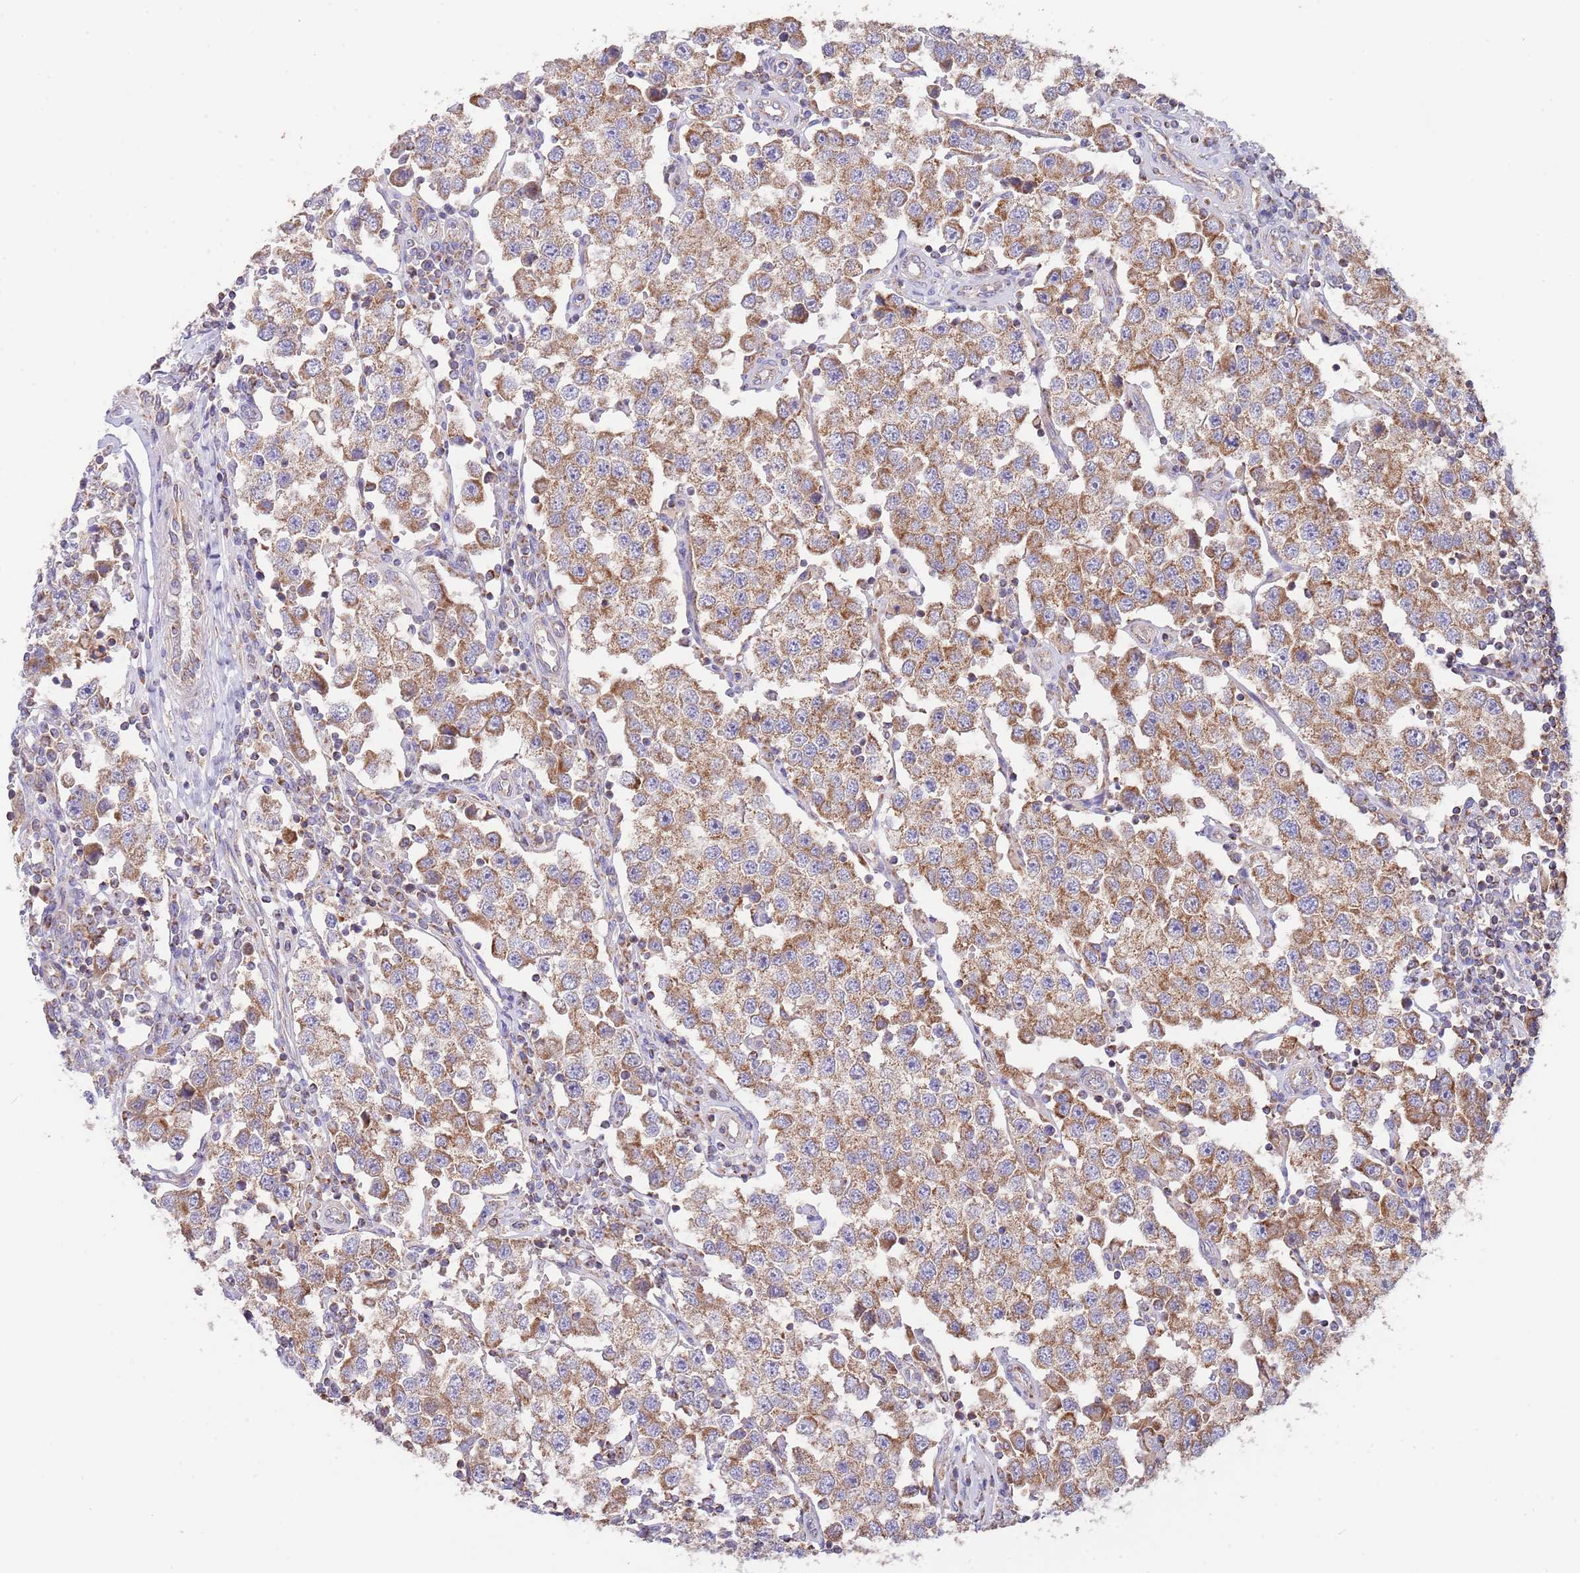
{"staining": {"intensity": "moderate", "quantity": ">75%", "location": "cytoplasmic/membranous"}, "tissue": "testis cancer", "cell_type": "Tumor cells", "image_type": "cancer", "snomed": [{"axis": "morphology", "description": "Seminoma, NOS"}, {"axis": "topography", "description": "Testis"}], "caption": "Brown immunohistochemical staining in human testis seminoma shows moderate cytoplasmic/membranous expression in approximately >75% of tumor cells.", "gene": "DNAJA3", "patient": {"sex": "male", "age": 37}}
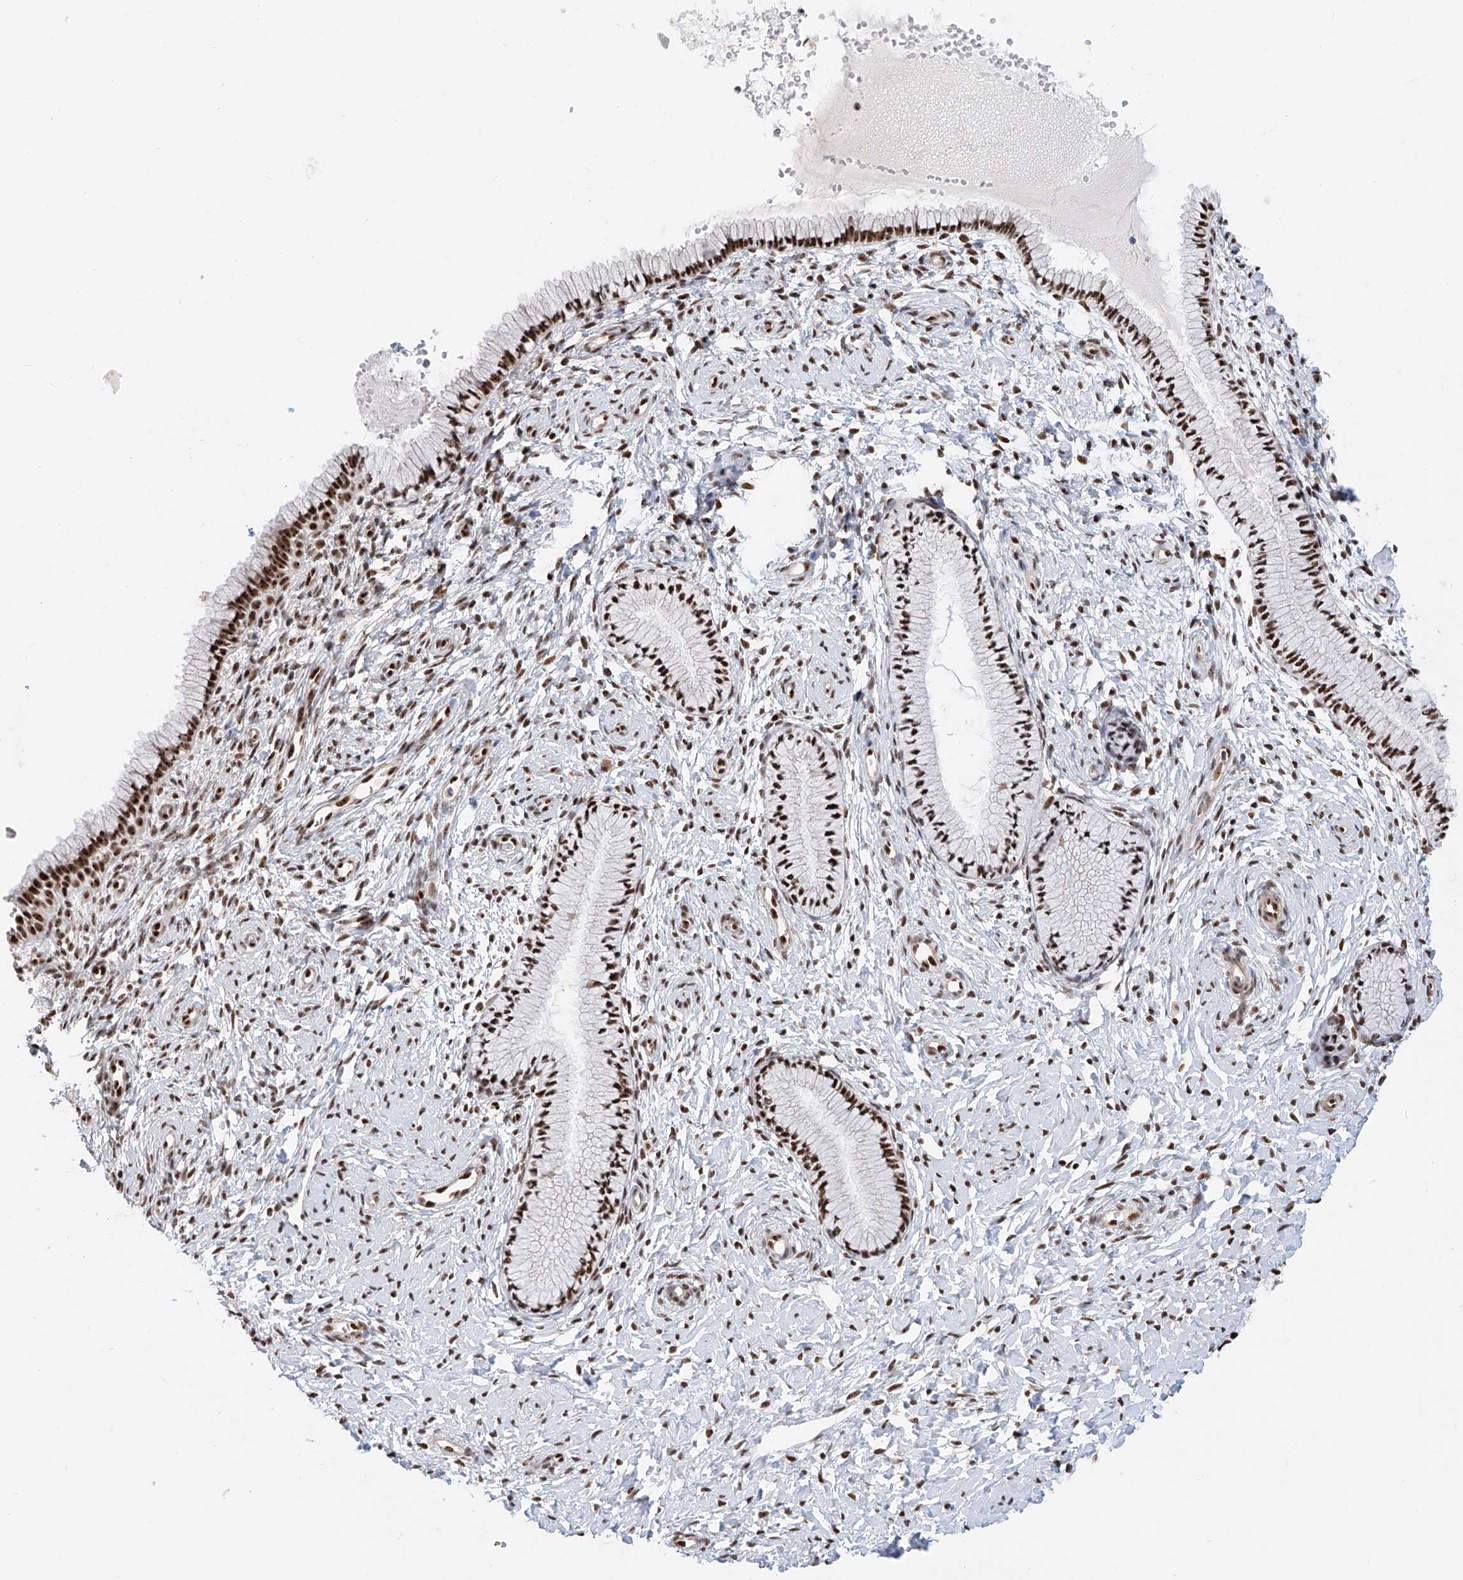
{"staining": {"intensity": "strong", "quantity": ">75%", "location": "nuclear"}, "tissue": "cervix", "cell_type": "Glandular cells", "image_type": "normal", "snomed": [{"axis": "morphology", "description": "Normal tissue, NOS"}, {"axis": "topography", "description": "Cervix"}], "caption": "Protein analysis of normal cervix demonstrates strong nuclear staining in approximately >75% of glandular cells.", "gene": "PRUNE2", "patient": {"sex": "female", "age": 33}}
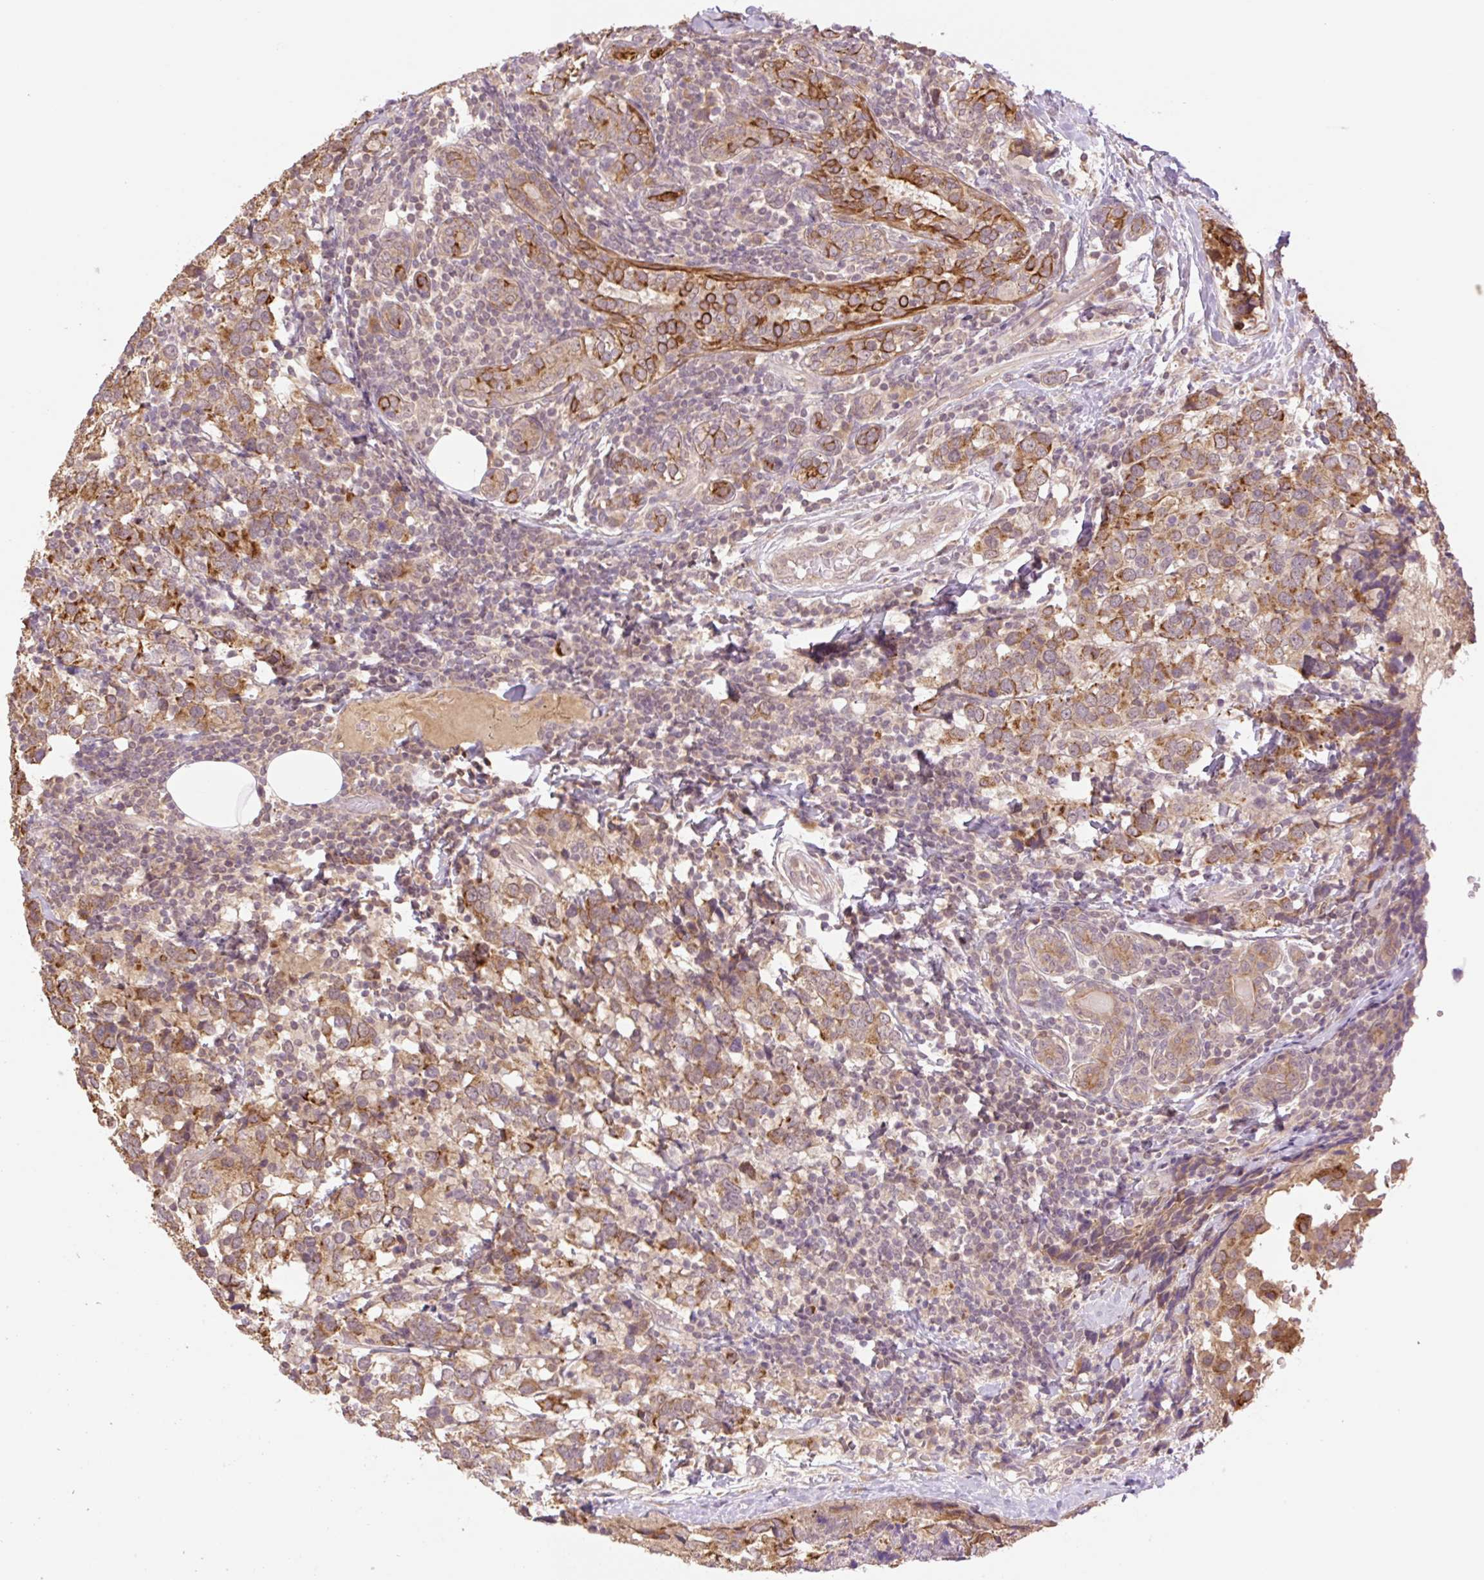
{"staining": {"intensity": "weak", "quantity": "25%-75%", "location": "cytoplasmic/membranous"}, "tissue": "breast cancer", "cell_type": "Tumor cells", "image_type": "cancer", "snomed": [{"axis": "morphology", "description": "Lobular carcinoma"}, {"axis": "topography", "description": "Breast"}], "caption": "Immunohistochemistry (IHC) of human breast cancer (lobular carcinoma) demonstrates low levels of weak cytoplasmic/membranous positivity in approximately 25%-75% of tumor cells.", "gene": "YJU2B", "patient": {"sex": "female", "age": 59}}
......
**TASK REQUIREMENTS:** Reproduce every line of the material precisely, omitting its pictures.

**COMPLETED EXERCISE:**
{"staining": {"intensity": "moderate", "quantity": ">75%", "location": "cytoplasmic/membranous"}, "tissue": "testis cancer", "cell_type": "Tumor cells", "image_type": "cancer", "snomed": [{"axis": "morphology", "description": "Seminoma, NOS"}, {"axis": "topography", "description": "Testis"}], "caption": "Brown immunohistochemical staining in human testis seminoma shows moderate cytoplasmic/membranous expression in approximately >75% of tumor cells.", "gene": "DNAJA3", "patient": {"sex": "male", "age": 37}}
{"staining": {"intensity": "strong", "quantity": ">75%", "location": "nuclear"}, "tissue": "cervix", "cell_type": "Glandular cells", "image_type": "normal", "snomed": [{"axis": "morphology", "description": "Normal tissue, NOS"}, {"axis": "topography", "description": "Cervix"}], "caption": "Protein analysis of normal cervix demonstrates strong nuclear staining in approximately >75% of glandular cells.", "gene": "PRUNE2", "patient": {"sex": "female", "age": 33}}
{"staining": {"intensity": "weak", "quantity": "25%-75%", "location": "cytoplasmic/membranous"}, "tissue": "breast cancer", "cell_type": "Tumor cells", "image_type": "cancer", "snomed": [{"axis": "morphology", "description": "Lobular carcinoma"}, {"axis": "topography", "description": "Breast"}], "caption": "Immunohistochemistry (IHC) of human breast cancer (lobular carcinoma) demonstrates low levels of weak cytoplasmic/membranous positivity in approximately 25%-75% of tumor cells.", "gene": "YJU2B", "patient": {"sex": "female", "age": 59}}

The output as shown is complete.